Tak, chyba rysującemu też _wydawało się_, że zna zasadę
działania tej maszynki. Poszukałem trochę w wyszukiwarce
i znalazłem firmę produkującą takie maszyny. Zasady działania
nie podali, ale za to w sekcji features napisali, że pozwala ona
programować długość drutu z dokładnością do milimetra, by
zminimalizować ilość odpadków. Gdyby nawijała ze szpuli, to
żadne odpadki by nie powstawały, więc jest to kolejna przesłanka
za prawdziwością pomysłu z pośrednim nawijaniem na magazynek.
Pozdrawiam
Piotr Wyderski
1024 Ireneusz Niemczyk
Guest
Sat Nov 19, 2005 6:53 pm
Quote:
Maszyna do szycia jest prostsza ale też wykonuje coś, co na pierwszy
rzut oka wydaje się niemożliwe, czyli przekłada przez pętelkę szpulkę,
która jest umieszczona na ośce.
Roman - raz w lewo, raz w prawo. Toroida tak nie nawiniesz
Milego wieczoru.
__
Pzd, Irek.N. (irek na serwerze 1024.pl)
Robert Wańkowski
Guest
Sat Nov 19, 2005 9:43 pm
Użytkownik "SP9LWH"
Quote:
Ale jak się to robi dla mikroskopijnych toroidów, których pełno w
zalewanych modułach za "złotówkę", gdzie drutu jest parę centymetrów, a
produkcja idzie w miliony sztuk dziennie.
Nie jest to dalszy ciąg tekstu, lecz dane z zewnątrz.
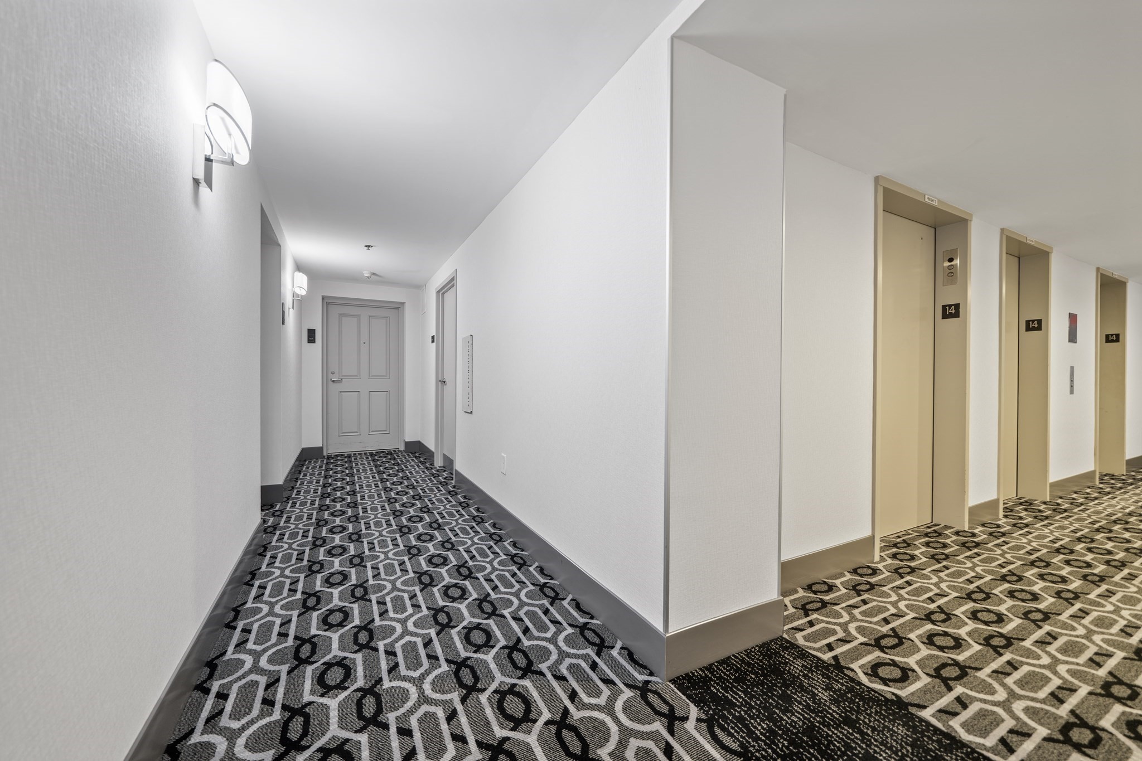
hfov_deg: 108.3
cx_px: 571
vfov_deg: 85.4
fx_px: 412
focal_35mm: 13
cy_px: 380
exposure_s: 1/1.25
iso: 200
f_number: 4
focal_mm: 13
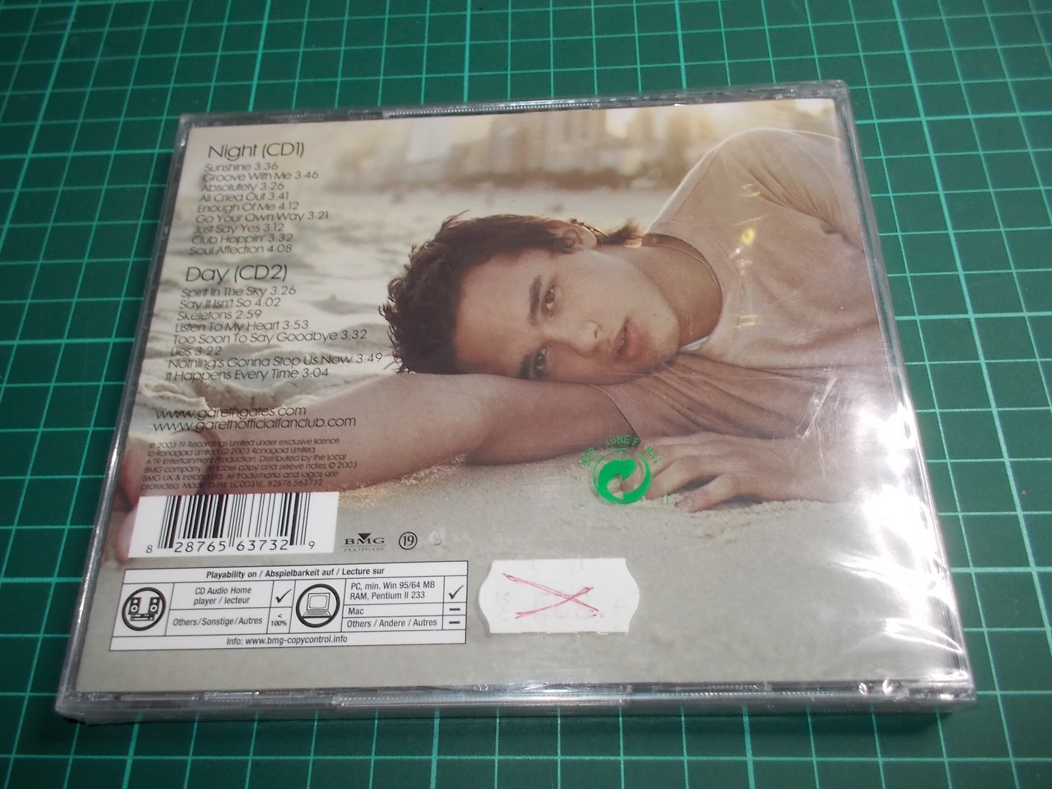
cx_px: 526
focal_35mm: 29
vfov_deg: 48.2
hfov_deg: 61.7
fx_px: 881
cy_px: 394
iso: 160
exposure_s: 1/30
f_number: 3.3
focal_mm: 4.1
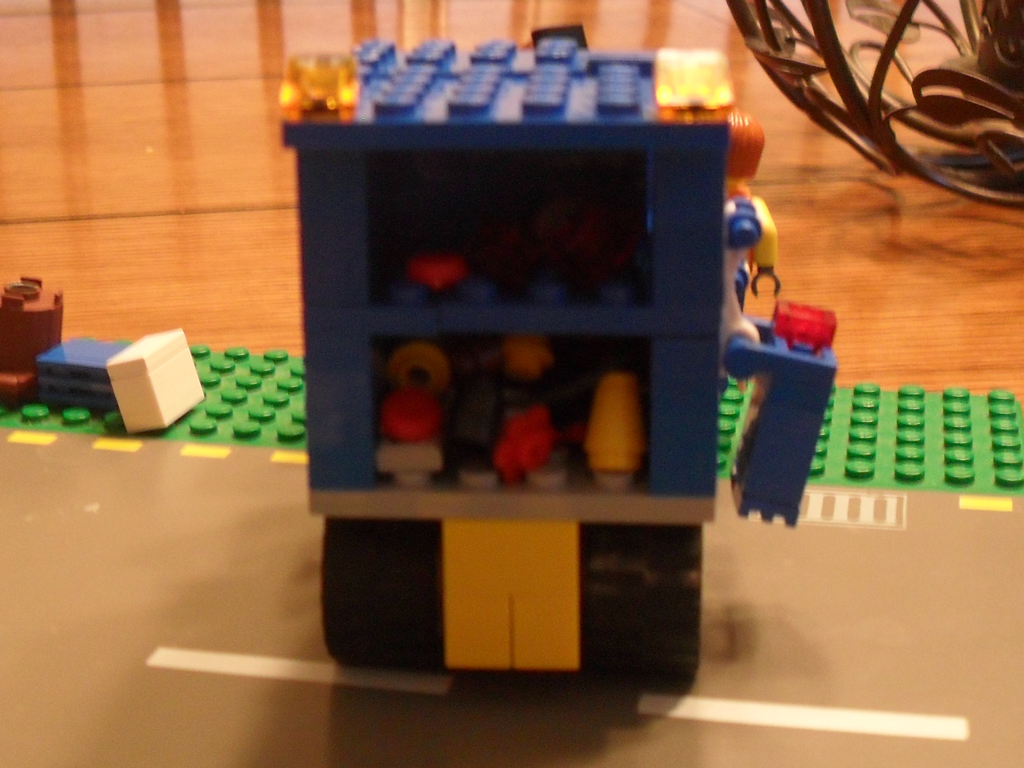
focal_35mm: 35
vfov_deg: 40.7
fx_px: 1035
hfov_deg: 52.6
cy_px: 384
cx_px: 512
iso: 200
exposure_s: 1/15
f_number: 2.8
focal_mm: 6.2
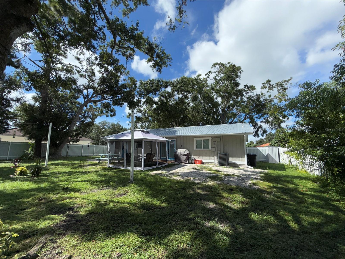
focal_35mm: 14
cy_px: 130
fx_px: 140
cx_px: 172
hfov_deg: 102.1
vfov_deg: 85.7
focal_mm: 2.22
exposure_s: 1/1211
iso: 16
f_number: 2.2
Są maszyny i nazywają się przewlekarki. Czyli sprytny system kółek przewleka
te parę centymetrów.
A do ferrytów są przewlekarki hakowe, ale jak wyglądają z bliska to nie
widziałem.
Robert
Robert Wańkowski
Guest
Sat Nov 19, 2005 9:50 pm
Użytkownik "Piotr Wyderski"
Quote:
żadne odpadki by nie powstawały, więc jest to kolejna przesłanka
za prawdziwością pomysłu z pośrednim nawijaniem na magazynek.
To jest już dogmat! Nawija się na koło a potem odwija z koła. Nie ma
jednoczesnego nawijania i odwijania.